**抜粋箇所**
Appleと島野製作所の特許侵害訴訟です。島野の請求は棄却されました。理由は、イ号の「コマ」は本件発明にいう「押付部材」には該当しないというものです。裁判所は、明細書の記載および本件が分割出願であることも考慮しました。
本件発明の「押付部材」に対応する被告製品中の「コマ」は,別紙被告ポゴ
ピン断面図のとおり,球形ではなく,一部に球状の面を有するにとどまる。被
告が押付部材は球に限られるので被告製品は構成要件D2を充足しない旨主張するのに対し,原告は押付部材の一部(プランジャーピンの傾斜凹部に押圧さ
れる部分)が球状の面であれば足りる旨主張するので,以下,検討する。
(1) まず,特許請求の範囲の記載をみるに,本件発明は,コイルバネで付勢し
てプランジャーピンを突出させる接触端子に関するものであり(構成要件A〜C),コイルバネがプランジャーピンを直接押圧するのではなく,コイル
バネとプランジャーピンの間に「押付部材」が介在し,これがコイルバネか
ら付勢を受けて,その「球状面からなる球状部」がプランジャーピンの傾斜
凹部を押圧することに特徴がある(構成要件D1〜3)。この「押付部材」という語は当該部材が果たす機能をそのまま記述したものであるところ,その形状に関しては,プランジャーピンの傾斜凹部に押圧
される部分が「球状面からなる球状部」であるとされるのみであり,それ以
外の部分(コイルバネから付勢される部分,コイルバネ側とプランジャーピ
ン側の中間部分)の形状については特許請求の範囲に何ら記載がない。そう
すると,上記押圧される部分が球状に丸くなっていればそれ以外の部分はい
かなる形状でもよいと解する余地がある。他方,押付部材の形状は,上記機
能を果たし得るものに限定されると考えられる上,同機能\を果たすものであ
ればいかなる形状の部材でも本件発明の技術的範囲に含まれるとすることは,
現に発明をして明細書に開示した範囲で保護を与えるという特許制度の趣旨
に反しかねない。そこで,特許請求の範囲に記載された「押付部材」の語の
意義を解釈するため,本件明細書(甲2)の発明の詳細な説明の記載及び図
面を考慮することとする。
(2) 本件明細書の発明の詳細な説明の記載をみると,「押付部材」との語は一
切用いられていない。本件発明の接触端子においてプランジャーピンとコイ
ルバネの間に介在する部材として開示されているのは「絶縁球」のみであり,
図面に示されたのも球のみである。
すなわち,本件発明は,背景技術として,コイルバネが直接プランジャー
ピンに触れるとコイルバネに電流が流れて焼き切れてしまうので,プランジ
ャーピンとコイルバネの間に絶縁球を介在させた接触端子が存在したことを
前提に(段落【0002】〜【0004】),比較的大きな電流を流し得る接
触端子を提供することを目的として(同【0008】),プランジャーピンの
大径部(コイルバネ側)の端部を切削して袋孔を形成し,その底部を円錐面
とするとともに,円錐の中心軸とプランジャーピンの中心軸をオフセットさ
せることによって,プランジャーピンの大径部の外側面を本体ケースの内周
面に強く押し付け,確実に電流を流すことができるようにしたものである
(同【0009】,【0013】〜【0015】)。そして,実施例及び参考例
をみても,押付部材に相当する部材としては「絶縁球」のみが記載されてい
る(同【0024】〜【0030】,【0032】,【0036】,【0039】
〜【0042】,【図2】,【図4】,【図6】)。

**提供データ**
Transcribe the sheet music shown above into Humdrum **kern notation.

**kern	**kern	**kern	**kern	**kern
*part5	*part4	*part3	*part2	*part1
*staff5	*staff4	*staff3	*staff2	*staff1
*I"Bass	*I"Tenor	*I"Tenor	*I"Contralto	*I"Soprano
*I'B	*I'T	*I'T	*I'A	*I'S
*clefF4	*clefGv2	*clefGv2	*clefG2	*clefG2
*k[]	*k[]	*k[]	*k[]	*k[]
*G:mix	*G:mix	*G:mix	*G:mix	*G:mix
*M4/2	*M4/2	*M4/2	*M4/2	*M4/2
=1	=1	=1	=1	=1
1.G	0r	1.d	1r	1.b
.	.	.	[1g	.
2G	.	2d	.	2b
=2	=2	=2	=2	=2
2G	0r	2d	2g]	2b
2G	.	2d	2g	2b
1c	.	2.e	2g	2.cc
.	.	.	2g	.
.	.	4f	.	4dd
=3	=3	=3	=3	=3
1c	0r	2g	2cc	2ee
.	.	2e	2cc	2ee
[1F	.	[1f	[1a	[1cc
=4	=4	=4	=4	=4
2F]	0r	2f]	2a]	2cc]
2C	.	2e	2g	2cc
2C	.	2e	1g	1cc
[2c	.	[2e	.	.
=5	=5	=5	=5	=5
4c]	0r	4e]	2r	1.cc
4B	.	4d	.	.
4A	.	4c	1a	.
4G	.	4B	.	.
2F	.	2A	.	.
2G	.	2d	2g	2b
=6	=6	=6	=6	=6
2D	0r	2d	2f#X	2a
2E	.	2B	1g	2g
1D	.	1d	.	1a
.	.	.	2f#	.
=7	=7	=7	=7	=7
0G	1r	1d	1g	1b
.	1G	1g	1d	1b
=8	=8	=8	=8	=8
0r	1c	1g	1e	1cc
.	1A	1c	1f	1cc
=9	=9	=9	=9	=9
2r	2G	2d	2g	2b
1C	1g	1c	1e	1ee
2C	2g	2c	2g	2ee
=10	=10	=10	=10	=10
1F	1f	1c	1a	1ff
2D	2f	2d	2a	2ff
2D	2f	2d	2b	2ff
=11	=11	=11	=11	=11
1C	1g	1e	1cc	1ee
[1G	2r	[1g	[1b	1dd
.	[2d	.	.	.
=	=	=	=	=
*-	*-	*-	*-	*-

**作業内容**
1. 押付部材に関する判決文のうち、「Appleと島野製作所の特許」から始まり「れる部分)が球状の面であれば足りる旨主張するので,以下,検討する。」までの部分を、一字も変えずに写して返してください。
2. 上のエントリーで、文字列「kern」を含む行の数を数字だけで答えてください。

**出力結果**
1.
Appleと島野製作所の特許侵害訴訟です。島野の請求は棄却されました。理由は、イ号の「コマ」は本件発明にいう「押付部材」には該当しないというものです。裁判所は、明細書の記載および本件が分割出願であることも考慮しました。
本件発明の「押付部材」に対応する被告製品中の「コマ」は,別紙被告ポゴ
ピン断面図のとおり,球形ではなく,一部に球状の面を有するにとどまる。被
告が押付部材は球に限られるので被告製品は構成要件D2を充足しない旨主張するのに対し,原告は押付部材の一部(プランジャーピンの傾斜凹部に押圧さ
れる部分)が球状の面であれば足りる旨主張するので,以下,検討する。

2. 2